THE NEWS DESK
The News Desk is a collection of news, notes and breaking items affecting the Fredericksburg community.
Area, too, had deadly link to ‘compounding’ pharmacy
The first person to become sick was a man in his 50s, who arrived at a hospital in Tennessee last September, complaining of headache and neck pain.
The man was discharged from the hospital after several days, then died after being re-admitted.
The man had a rare fungal infection, caused by a spinal injection he had received weeks earlier. Instead of offering relief for his back pain, the medicine had poisoned him.
Soon hundreds more people in several states became sick, and dozens died. And now there is legislation proposed at the state and federal levels to prevent it from happening again.
The cause of the problem was a contaminated drug, methylprednisolone acetate, made by a compounding, or speciality, pharmacy in Massachusetts.
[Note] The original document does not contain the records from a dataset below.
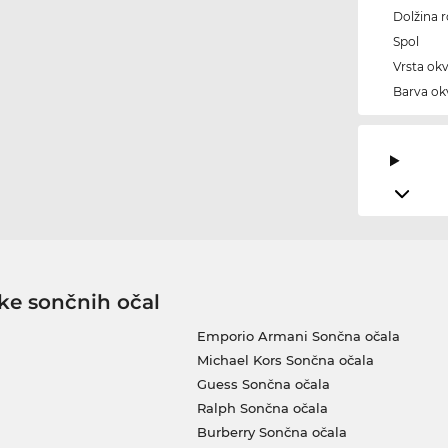
Dolžina 
Spol
Vrsta okv
Barva okv
ke sončnih očal
Emporio Armani Sončna očala
Michael Kors Sončna očala
Guess Sončna očala
Ralph Sončna očala
Burberry Sončna očala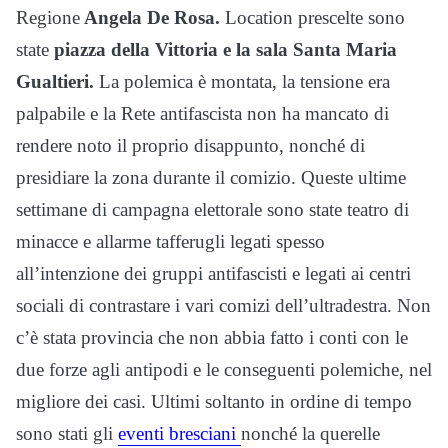
Regione
Angela De Rosa.
Location prescelte sono
state
piazza della Vittoria e la sala Santa Maria
Gualtieri.
La polemica è montata, la tensione era
palpabile e la Rete antifascista non ha mancato di
rendere noto il proprio disappunto, nonché di
presidiare la zona durante il comizio. Queste ultime
settimane di campagna elettorale sono state teatro di
minacce e allarme tafferugli legati spesso
all’intenzione dei gruppi antifascisti e legati ai centri
sociali di contrastare i vari comizi dell’ultradestra. Non
c’è stata provincia che non abbia fatto i conti con le
due forze agli antipodi e le conseguenti polemiche, nel
migliore dei casi. Ultimi soltanto in ordine di tempo
sono stati gli
eventi bresciani
nonché la querelle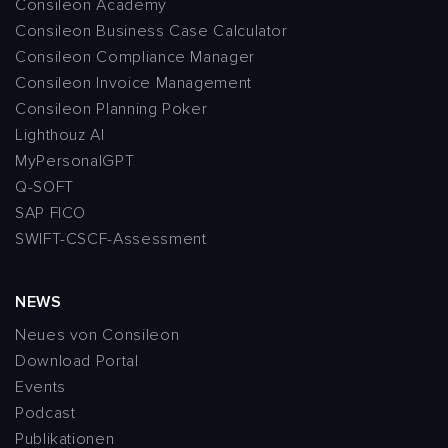
Consileon Academy
Consileon Business Case Calculator
Consileon Compliance Manager
Consileon Invoice Management
Consileon Planning Poker
Lighthouz AI
MyPersonalGPT
Q-SOFT
SAP FICO
SWIFT-CSCF-Assessment
NEWS
Neues von Consileon
Download Portal
Events
Podcast
Publikationen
The New England Journal of Medicine described the fungal meningitis outbreak as “unprecedented.” However, residents of the Fredericksburg area could be forgiven for thinking they’d seen it all before.
Fredericksburg and Mary Washington Hospital were the focus of a similar tragedy in 2005. As in Massachusetts, the incident involved a compounding pharmacy, contaminated medicine and patient injuries and death. And again, there were questions and accusations.
“If you do it right, it should not be contaminated. I just don’t understand how stuff like that happens,” said John Fick, a former pharmacist and now chairman of the board of trustees at Mary Washington Healthcare.
In September 2005, Mary Washington announced that it was voluntarily stopping all elective heart surgeries after two patients became ill and one died.
At first, hospital officials couldn’t figure out what was wrong. Then they realized that one of the medicines used during heart bypass surgery, called cardioplegia, was contaminated with bacteria.
Mary Washington had purchased the medicine from a compounding pharmacy, which mixed it to Mary Washington’s specifications. The company was Central Admixture Pharmacy Services, or CAPS.
The U.S. Food and Drug Administration issued an “urgent drug recall” for several of CAPS’ medicines, and the company closed the Maryland plant where it made Mary Washington’s medicine.
When FDA inspectors visited the plant, they found bacteria throughout. Bacteria were in a water container used for cleaning, in test tube holders, and in spray bottles that were supposed to contain sterile water.
Later, the FDA told the company that inspectors found untrained workers, sloppy production methods and ineffective supervision at its plants in Alabama, Missouri, Pennsylvania and Maryland.
In local courts, former patients at Mary Washington and their survivors filed suit. The suits claimed that six patients died and four were injured by the contaminated medicine.
In 2007, CAPS reached out-of-court settlements with the plaintiffs. Many of the details were sealed, though the company was forced to reveal that it paid at least $5.5 million to plaintiffs.
In Massachusetts last fall, the New England Compounding Center in Framingham shipped three lots of what were discovered to be contaminated injectable steroids.
The company eventually closed the plant and recalled the medicine. In October, it expanded the list of recalled medicines, after the FDA and the Centers for Disease Control and Prevention found contamination in its plant and in unopened vials of its cardioplegia and other medicines.
To date, 48 people have been killed by the company’s medicine. More than 700 people have been injured in 20 states.
In Virginia, cases have clustered around an imaging center in Roanoke and a surgery center in Christiansburg. In all, 52 people in Virginia were injured by the contaminated steroid. Two people died.
“We certainly are on the lookout, but we’re not aware of any illnesses attributed to the other products that were recalled,” said Dr. David Trump, state epidemiologist at the Virginia Department of Health.
The Virginia General Assembly last week passed legislation imposing new regulations on compounding pharmacies. The rules require out-of-state pharmacies to submit current inspection reports from their home jurisdictions. The bill awaits Gov. Bob McDonnell’s signature.
The federal government is also considering tighter regulations for compounding pharmacies. A proposed bill is now in a House of Representatives subcommittee.
Ironically, Mary Washington was a customer of the New England Compounding Center. NECC was a backup supplier for a drug used by anesthesia personnel during surgery and for an alum solution used by urologists.
“There have been no issues with these two medications,” a Mary Washington spokeswoman said.
As for cardioplegia, Mary Washington has been making its own since the CAPS incident in 2005.